I am a mother. I have three children. And I think every woman, after they start having children, they stop living and they start living for their children. These women want their children to live a better life than they have lived. And if there are ways to let women know that for their children to succeed in life, they need healthy spacing of pregnancies then all women would be willing to go for it. Women make the mistake of having too many children just because somebody has not opened their minds to the benefits of family planning; somebody has not spoken to them about healthy timing of their pregnancies, and they continue to have all these misconceptions about family planning. But when they have an opportunity to use family planning, they are able to space their pregnancies and give their children the best.

Is there any personal story that happened while working on this project that told you that you were on the right track?

One story that I can easily relate to is how women who are satisfied with family planning are able to promote the message to their friends. There is this one woman who works in a salon, and we talked to her about family planning and she accepted to take one of the [contraceptive] implants, so we referred her to the facility. She was given an implant, which lasted for three years. When she got that implant, she was able to go back to her business and continued working. She was very, very happy with the implant. Every woman who comes into her salon for hairdressing, she tells them about family planning and, when they accept, she actually takes them to the facility to find out what method of family planning works for them. So because she was a satisfied user, there is a whole number of women who have found out about family planning when they came to her salon.

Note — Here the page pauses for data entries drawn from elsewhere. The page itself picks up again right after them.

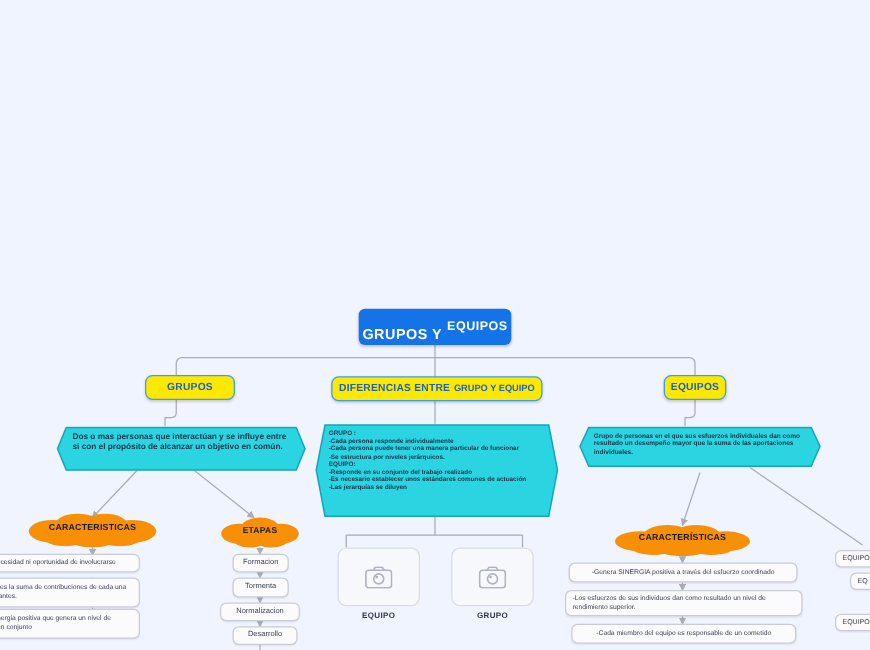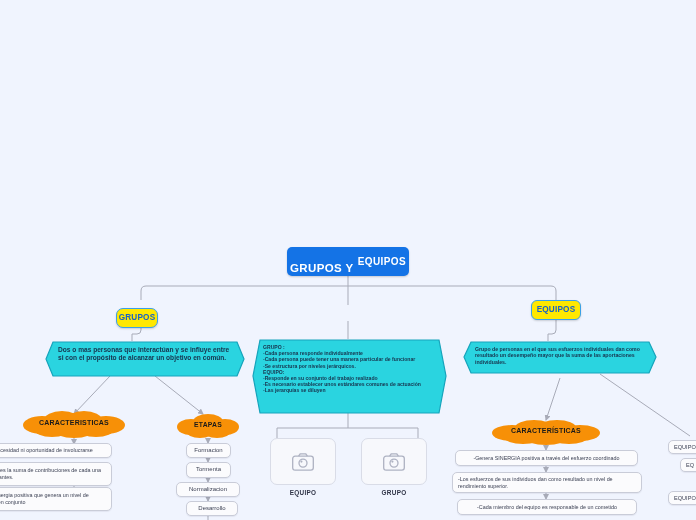--- a/index.html
+++ b/index.html
@@ -124,24 +124,28 @@
         <path d="M0,0 L6,3 L0,6 z" fill="#a8abb8"></path>
       </marker>
     </defs>
   </svg>
 
   <div class="node root" style="left:287px;top:247px;width:122px;height:29px;">
     <span class="big">GRUPOS Y</span>
     <span class="sm">EQUIPOS</span>
   </div>
 
-  <div class="node ylw" style="left:116px;top:308px;width:42px;height:20px;border-radius:7px;">
+  <div class="node ylw" style="left:116px;top:300px;width:72px;height:20px;">
     <span class="big">GRUPOS</span>
   </div>
 
+  <div class="node ylw" style="left:265px;top:301px;width:169px;height:20px;">
+    <span class="big">DIFERENCIAS ENTRE</span>
+    <span class="sm">GRUPO Y EQUIPO</span>
+  </div>
 
   <div class="node ylw" style="left:531px;top:300px;width:50px;height:20px;">
     <span class="big">EQUIPOS</span>
   </div>
 
   <div class="cyanwrap cyan-a" style="left:45px;top:341px;width:200px;height:36px;">
     <svg width="200" height="36" viewBox="0 0 200 36">
       <path d="M8,1 L192,1 L199,18 L192,35 L8,35 L1,18 Z" fill="#2ad4e0" stroke="#16a3bb" stroke-width="1.2"></path>
     </svg>
     <div class="txt" style="left:13px;top:5px;width:178px;">Dos o mas personas que interactúan y se influye entre si con el propósito de alcanzar un objetivo en común.</div>

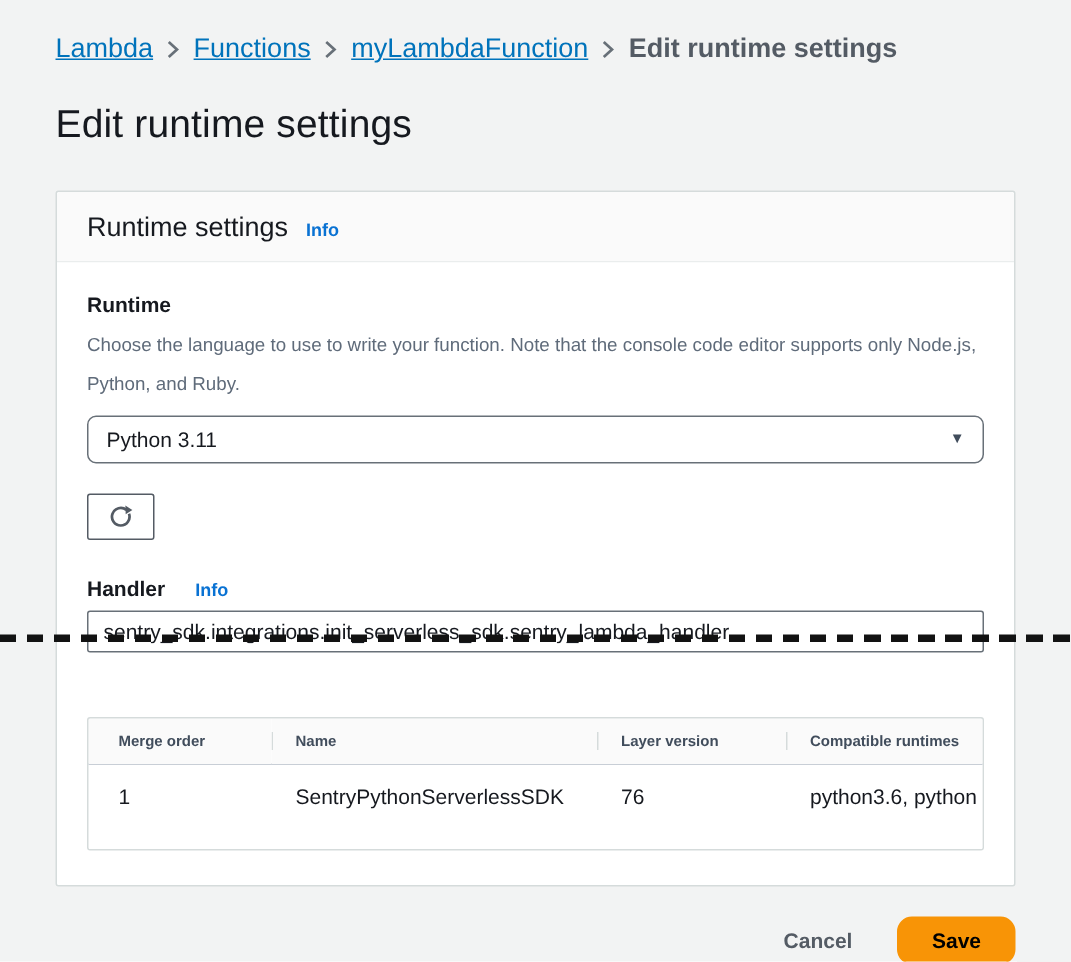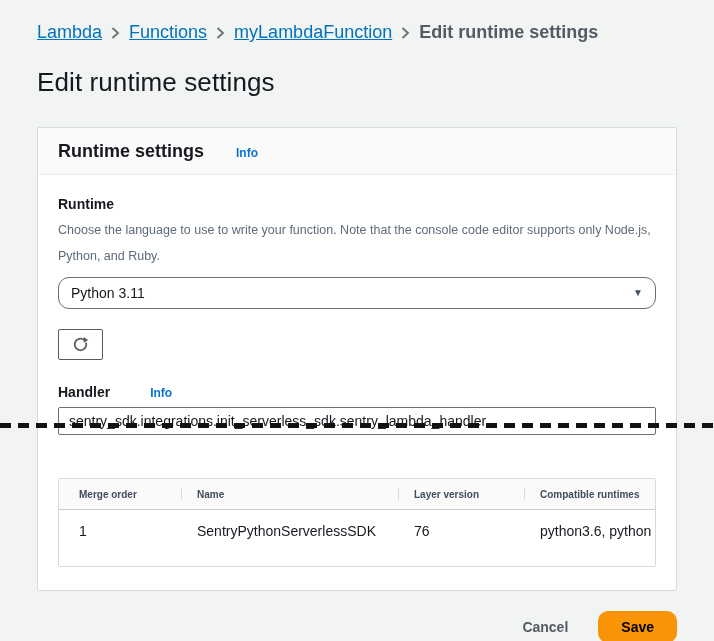--- a/index.html
+++ b/index.html
@@ -18,30 +18,30 @@
   .breadcrumb a { color: #0073bb; text-decoration: underline; font-weight: 500; cursor: pointer; }
   .breadcrumb .sep { display: inline-flex; align-items: center; color: #687078; }
   .breadcrumb .current { color: #545b64; font-weight: 700; }
 
   
   h1.page-title { font-size: 26px; font-weight: 400; color: #16191f; margin-top: 24px; letter-spacing: 0.1px; }
 
   
   .card { margin-top: 29px; width: 640px; background: #ffffff; border: 1px solid #d5dbdb; border-radius: 2px; }
   .card-header { background: #fafafa; border-bottom: 1px solid #eaeded; padding: 13px 20px 12px 20px; display: flex; align-items: baseline; gap: 12px; border-radius: 2px 2px 0 0; }
-  .card-header h2 { font-size: 18px; font-weight: 700; color: #16191f; }
-  a.info-link { font-size: 12px; font-weight: 700; color: #0972d3; text-decoration: none; cursor: pointer; margin-left: 20px; }
+  .card-header h2 { font-size: 18px; font-weight: 400; color: #16191f; }
+  a.info-link { font-size: 12px; font-weight: 700; color: #0972d3; text-decoration: none; cursor: pointer; }
   .card-body { padding: 20px 20px 23px 20px; }
 
   .field-label { font-size: 14px; font-weight: 700; color: #16191f; display: inline-block; }
   .label-row { display: flex; align-items: baseline; gap: 20px; }
   .field-desc { font-size: 12.5px; color: #5f6b7a; line-height: 26px; margin-top: 4px; max-width: 602px; }
 
   
-  .select-box { margin-top: 8px; height: 32px; border: 1px solid #687078; border-radius: 11px; background: #fff;
+  .select-box { margin-top: 8px; height: 32px; border: 1px solid #687078; border-radius: 6px; background: #fff;
     display: flex; align-items: center; justify-content: space-between; padding: 0 12px; font-size: 14px; cursor: pointer; }
   .select-box .caret { font-size: 10px; color: #414d5c; line-height: 1; }
 
   
   .refresh-btn { margin-top: 20px; width: 45px; height: 31px; background: #fff; border: 1px solid #545b64; border-radius: 2px;
     display: flex; align-items: center; justify-content: center; cursor: pointer; }
   .refresh-btn svg { display: block; }
 
   .handler-field { margin-top: 24px; }
   .text-input { margin-top: 7px; width: 100%; height: 28px; border: 1px solid #687078; border-radius: 2px;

I think when you have women who are really empowered and they are very happy with the message, they themselves can actually sustain family planning by talking about it and making sure more women get the message. I think women really feel for their fellow women and they are able to help out other women who they think need a particular service.

Is there anything you would like to add?

The big thing that we have been talking about is family planning, but we need to remember that women have many more needs in reproductive health than family planning. Before I started working on the Tupange program, there is another program that I worked on, which was gender-based violence and rape within informal settlements. This was a program that, having lived this life, I really understand what girls go through and women go through in the informal settlement. So I started a program on sexual violence because the women themselves say, ‘You know, for us to get pregnant, it’s not so much that we engaged in unprotected sex. It’s because we are raped. Don’t talk about spacing of children or spacing of pregnancies, let’s talk about rape within our community.’ So I started working on a program about rape in the community.

We trained the women to be paralegals, so they are able to follow up on cases of rape. We trained service providers in our health facilities on the management of rape cases. We trained the police on how to apprehend people who are the perpetrators of rape and how to record and take the issue to court. We trained lawyers. All these people we trained, the various stakeholders within the community, and they started working together. People who were within the health facilities were able to manage people who had been raped by giving them emergency contraception, post-exposure prophylaxis, and they were able to write up the report so that the report can be part of the evidence in court. This program was very, very successful. When we talk about pregnancy, I think we are concentrating on just one area, but I wish we could take care of the whole area of reproductive health.

Does the rape program you’re working on address the immigrant Somali community in Kenya?

There is a community that is of Somali origin in one of the informal settlements of Korogocho. So many times they are so detached from the other people. They try to keep alone, maybe because of their status in the country. I’ve worked with them on the family planning program. I’ve worked with them on the HIV program, but not so much on the rape program.